Press Releases


Jannette Esguerra
Phone: (202) 458-5204
Fax: (202) 974-4384

WASHINGTON, D.C., January 11, 2000 – In an unprecedented measure to relieve the suffering caused by flooding and mudslides in Venezuela, the International Finance Corporation has approved an emergency loan to La Electricidad de Caracas to speed restoration of electricity to shantytowns and lower-income neighborhoods.
After three days of heavy rains in mid-December devastated the coastal area around Vargas, in what authorities called the worst natural disaster in Venezuela's modern history, IFC moved immediately to arrange an urgent loan of $30 million to a local power company, EDC. The Board of IFC today approved the loan by an accelerated process.
EDC will use the IFC investment exclusively to re-connect electricity in poor and middle income areas that would otherwise have been a lower priority for repairs. EDC will restore public lighting and electrical services to residences, small businesses, remote water and sewage pumping stations, schools, medical clinics, and public offices.
"Without street lighting, crime in these neighborhoods has soared," said IFC Executive Vice President Peter Woicke. "People are connecting homemade wiring to the electricity poles that carry power, posing enormous danger especially to children. And without power, there is a lack of refrigeration and fresh water needed to maintain public health in a tropical climate. There was an urgent need to get basic services hooked up."

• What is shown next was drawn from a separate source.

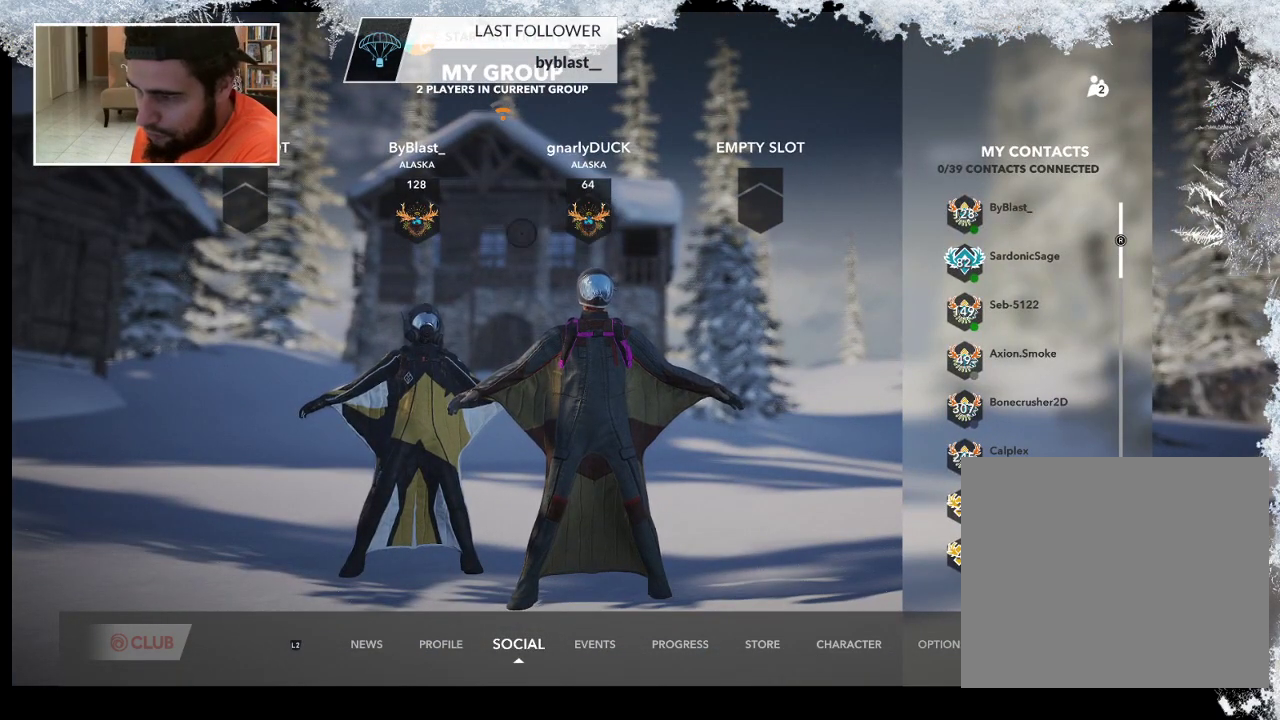
{"buttons": [], "left_stick": "center", "right_stick": "center", "events": [[300, "left_stick", "up-left"], [500, "left_stick", "center"]]}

Since IFC had recently worked with Electricidad de Caracas, the company was a known business partner and all due diligence had been done, expediting the approval of the emergency loan. Last June, the IFC Board approved a loan of $75 million to EDC to upgrade the quality and access to electricity in poor and middle class neighborhoods and increase efficiency of the distribution system. EDC has a strong environmental record and its activities conform to World Bank environmental and social standards.
EDC, which operates natural-gas-fired generating complexes and distributes electricity, plans to repay the emergency loan with funds it will eventually receive under its extensive insurance coverage.
The mission of IFC, part of the World Bank Group, is to promote private sector investment in developing countries, which will reduce poverty and improve people's lives. IFC's main activity is financing private sector investments in the developing world.
Providing emergency financing for a humanitarian cause is not typically a role that IFC is well equipped to handle. But, in this case the conditions were right for us to be able to react, Mr. Woicke said, "and we very much hope that the help we bring to Venezuela at this troubled time will become an example of how we can work together with our local partners and our Board to respond with alacrity at times of real need."